フェイズ6:そして、“いつもの”風景

「……そ、そんな夢を、見まして。フ、フヒッ」

「お前、すげぇな。自分がヒロインかよ……」


 朝。

 FH所属のオーヴァード、“マスターグレイヴ”墓守清正と“ネズミ”は、食卓を囲みながら、他愛のない会話をしていた。


 今朝の話題は、ネズミが見たという夢の話。

 話下手な彼女のこと、所々でつっかえ、話が前後した。

 だが、総合すると、


「別の歴史を辿った現代で、UGN所属のマスターと、ヒロインである自分が出会って活躍する話です! フ、フヒヒヒヒ……!」


 と、なる。

 かなり恥ずかしい。


「闇に生きるマスターを颯爽と助ける、光の、て、天才美少女ハッカー……フヒッ」

「出来過ぎだろ。話、盛ってね?」

「ほ、本当に見たんですって! 調べたら、先日から、か、各地でオーヴァードが同様の世界に関する夢を見たって報告があって。かの有名なソフィア・ウィルキンス博士によれば、オルタナティブな可能世界のひとつに夢という形でリンクして―――」

「早口早口」

「あううっ、すみません……」

「いいから早く食べろ。あーもう、こンな時間か。中学校、電車だと遅刻だな」

「あわわ……ど、どうしましょう」

「しゃーねぇ。バイクで送るわ。……ンだよ、ニヤニヤして」

「フ、フヒヒ……マスターに送ってもらうと、結構目立つんですよね。ク、クラスの友達に、あの人は誰って聞かれたり、とか」

「はン。そいつぁ面倒だな。離れたトコに止めっから、少し歩け」

「いえっ! い、いいんです! 正門の近くで……」

「噂のネタになったら、迷惑だろ?」

「迷惑じゃ、ない……です。友達とお話する、いいきっかけになりましたし……」


 友達。お話。いいきっかけ。

 誰の口から出た言葉だ? ネズミだ。

 墓守の口の端が、自然と綻んだ。

 仮とは言え公的な名(塚杜望つかもり・のぞみ)と、14歳という年齢に相応しい交流の場(私立の中学校)を与えたのは正解だったらしい。

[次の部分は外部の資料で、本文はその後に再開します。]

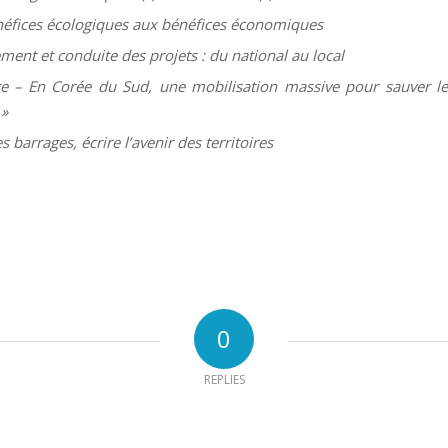
éfices écologiques aux bénéfices économiques
ment et conduite des projets : du national au local
ge – En Corée du Sud, une mobilisation massive pour sauver l
 »
s barrages, écrire l’avenir des territoires
0
REPLIES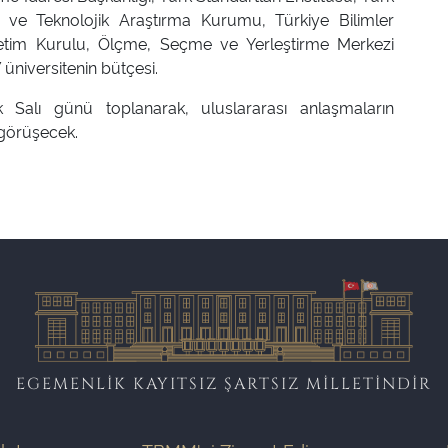
 ve Teknolojik Araştırma Kurumu, Türkiye Bilimler
retim Kurulu, Ölçme, Seçme ve Yerleştirme Merkezi
 üniversitenin bütçesi.
 Salı günü toplanarak, uluslararası anlaşmaların
 görüşecek.
EGEMENLİK KAYITSIZ ŞARTSIZ MİLLETİNDİR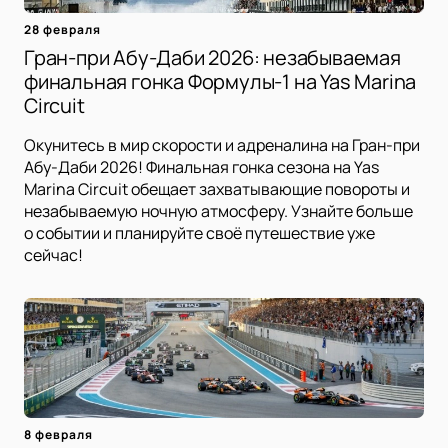
28 февраля
Гран-при Абу-Даби 2026: незабываемая
финальная гонка Формулы-1 на Yas Marina
Circuit
Окунитесь в мир скорости и адреналина на Гран-при
Абу-Даби 2026! Финальная гонка сезона на Yas
Marina Circuit обещает захватывающие повороты и
незабываемую ночную атмосферу. Узнайте больше
о событии и планируйте своё путешествие уже
сейчас!
8 февраля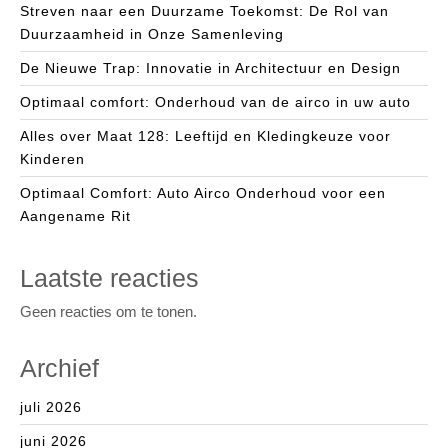
Streven naar een Duurzame Toekomst: De Rol van
Duurzaamheid in Onze Samenleving
De Nieuwe Trap: Innovatie in Architectuur en Design
Optimaal comfort: Onderhoud van de airco in uw auto
Alles over Maat 128: Leeftijd en Kledingkeuze voor
Kinderen
Optimaal Comfort: Auto Airco Onderhoud voor een
Aangename Rit
Laatste reacties
Geen reacties om te tonen.
Archief
juli 2026
juni 2026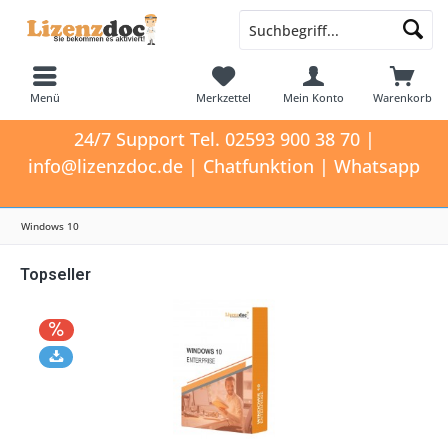
Menü
Merkzettel
Mein Konto
Warenkorb
24/7 Support Tel. 02593 900 38 70 |
info@lizenzdoc.de | Chatfunktion | Whatsapp
Windows 10
Topseller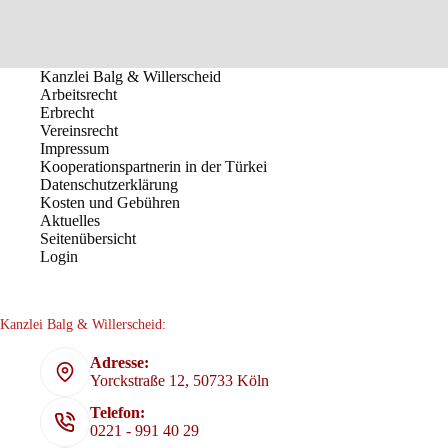
Kanzlei Balg & Willerscheid
Arbeitsrecht
Erbrecht
Vereinsrecht
Impressum
Kooperationspartnerin in der Türkei
Datenschutzerklärung
Kosten und Gebühren
Aktuelles
Seitenübersicht
Login
Kanzlei Balg & Willerscheid:
Adresse:
Yorckstraße 12, 50733 Köln
Telefon:
0221 - 991 40 29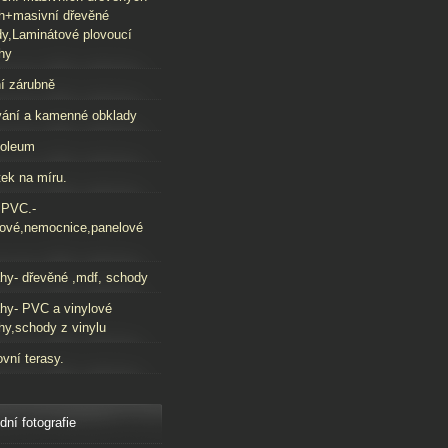
h+masivní dřevěné
y,Laminátové plovoucí
hy
í zárubně
ání a kamenné obklady
oleum
ek na míru.
 PVC.-
ové,nemocnice,panelové
hy- dřevěné ,mdf, schody
hy- PVC a vinylové
hy,schody z vinylu
vní terasy.
dní fotografie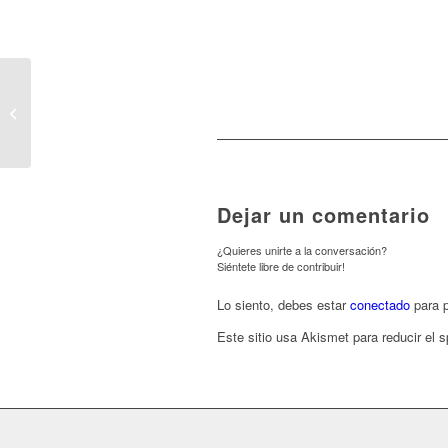
El Gobierno de Castilla-
La Mancha contratará a
medio centenar de
profesionales...
Dejar un comentario
¿Quieres unirte a la conversación?
Siéntete libre de contribuir!
Lo siento, debes estar
conectado
para p
Este sitio usa Akismet para reducir el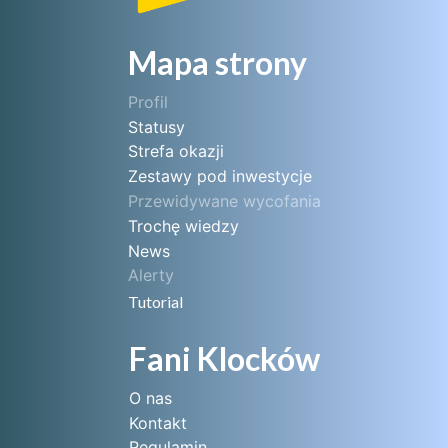
Mapa strony
Profil
Statusy
Strefa okazji
Zestawy pod inwestycje
Przewidywane wycofania
Trochę wiedzy
News
Alerty
Tutorial
Fani Klocków
O nas
Kontakt
Regulamin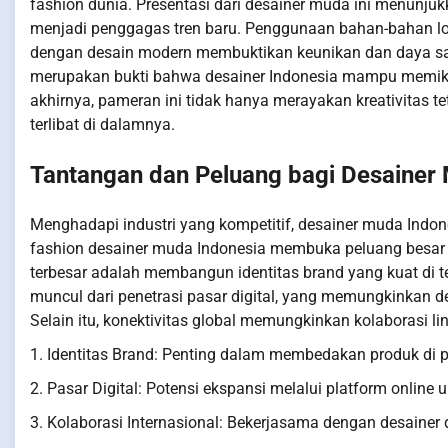
fashion dunia. Presentasi dari desainer muda ini menunjuk
menjadi penggagas tren baru. Penggunaan bahan-bahan lokal
dengan desain modern membuktikan keunikan dan daya sain
merupakan bukti bahwa desainer Indonesia mampu memika
akhirnya, pameran ini tidak hanya merayakan kreativitas 
terlibat di dalamnya.
Tantangan dan Peluang bagi Desainer
Menghadapi industri yang kompetitif, desainer muda Ind
fashion desainer muda Indonesia membuka peluang besar
terbesar adalah membangun identitas brand yang kuat di te
muncul dari penetrasi pasar digital, yang memungkinkan d
Selain itu, konektivitas global memungkinkan kolaborasi l
1. Identitas Brand: Penting dalam membedakan produk di 
2. Pasar Digital: Potensi ekspansi melalui platform onlin
3. Kolaborasi Internasional: Bekerjasama dengan desainer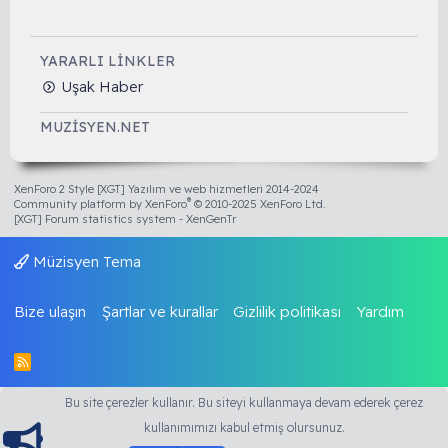
YARARLI LINKLER
Uşak Haber
MUZISYEN.NET
XenForo 2 Style [XGT] Yazılım ve web hizmetleri 2014-2024
®
Community platform by XenForo
© 2010-2025 XenForo Ltd.
[XGT] Forum statistics system
- XenGenTr
Müzisyen Tema
Bize ulaşın
Şartlar ve kurallar
Gizlilik politikası
Yardım
R
S
S
Bu site çerezler kullanır. Bu siteyi kullanmaya devam ederek çerez
kullanımımızı kabul etmiş olursunuz.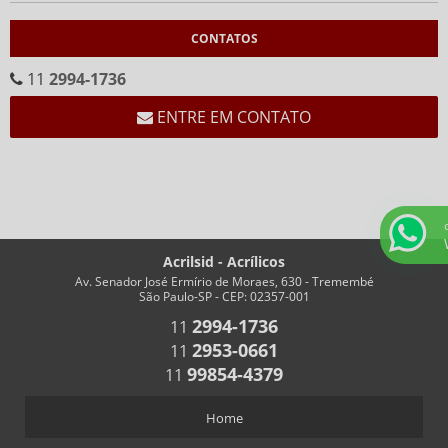
CALENDÁRIOS
CONTATOS
CALENDÁRIO CEMA
CALENDÁRIO EM ACRÍLICO FORMATO “V”
11
2994-1736
CALENDÁRIO EM “V” FUNDO BRANCO
ENTRE EM CONTATO
CHAVEIROS
CHAVEIRO COM IMPRESSÃO
CHAVEIRO PERSONALIZADO
CHAVEIRO RETANGULAR
Acrilsid - Acrílicos
CHAVEIROS COM TRILHO PARA NÚMEROS
Av. Senador José Ermírio de Moraes, 630 - Tremembé
São Paulo-SP - CEP: 02357-001
CHAVEIROS PERSONALIZADOS RETANGULARES
2994-1736
11
COFRES
2953-0661
11
COFRES EM ACRÍLICO
99854-4379
11
CRACHÁS
Home
ALFINETE QUE ACOMPANHA CRACHÁ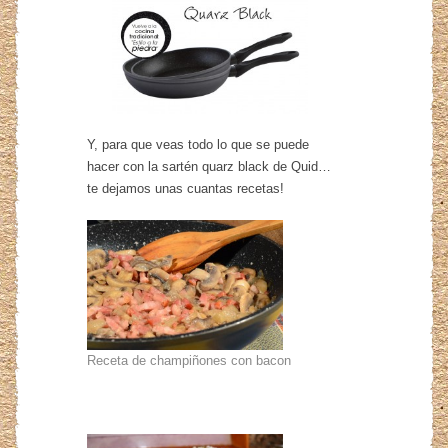
Y, para que veas todo lo que se puede
hacer con la sartén quarz black de Quid…
te dejamos unas cuantas recetas!
Receta de champiñones con bacon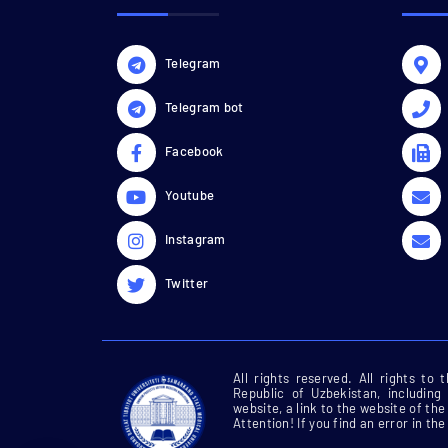
Telegram
Telegram bot
Facebook
Youtube
Instagram
Twitter
All rights reserved. All rights to
Republic of Uzbekistan, including
website, a link to the website of t
Attention! If you find an error in the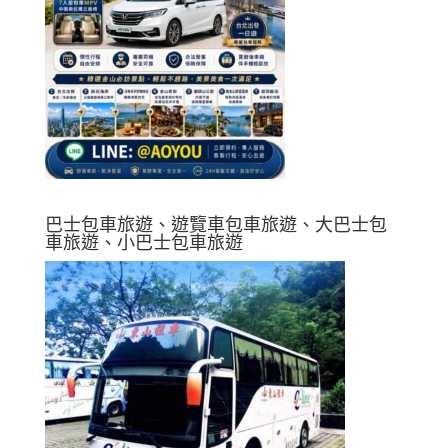
巴士包車旅遊、遊覽車包車旅遊、大巴士包
車旅遊、小巴士包車旅遊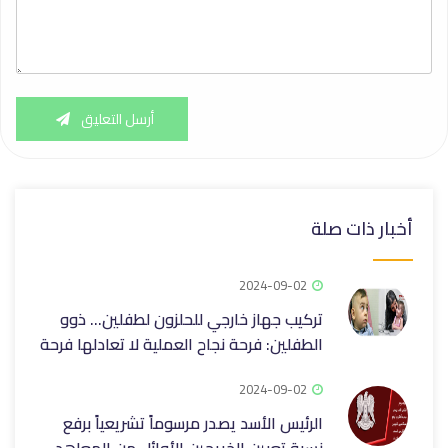
أرسل التعليق
أخبار ذات صلة
2024-09-02
تركيب جهاز خارجي للحلزون لطفلين… ذوو
الطفلين: فرحة نجاح العملية لا تعادلها فرحة
2024-09-02
الرئيس الأسد يصدر مرسوماً تشريعياً برفع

 そしてそれは、ネズミのみならず、墓守の心をも荒廃から救っているのだ。


「ま、いいならいいさ。ともかく、行くぞ。行って、楽しンで来い。明日からはしばらく“休み”になっちまうからな」

「はいっ。任務、ですもんね!」


 間もなく、FH構成員としての時間が始まる。

 某所に眠る“遺産”を巡り、UGNの名高き特殊部隊“ナイトフォール”との衝突が予想される、タフなミッションだ。

 それは、ヒーローでもヴィランでもない、日陰者同士の、闇の争い。

 どんな世界だろうと、超人どものショーは終わらない。終えられない。


「ごちそうさまでした! それじゃあ、部屋からカバン、取ってきますね!」


 とてててて……小走りに去ってゆくネズミ。

 その背を眺めながら、墓守は呟いた。


「ったく。何がレネゲイド・ウォーだ、ヒーローとヴィランだ。俺がUGNの始末屋とか、冗談キツイぜ。そンな夢―――」


 深い、深い溜息を付いた。

 まったくもって、悪い冗談だ。

 自分のほうから話さなくて、本当に良かった。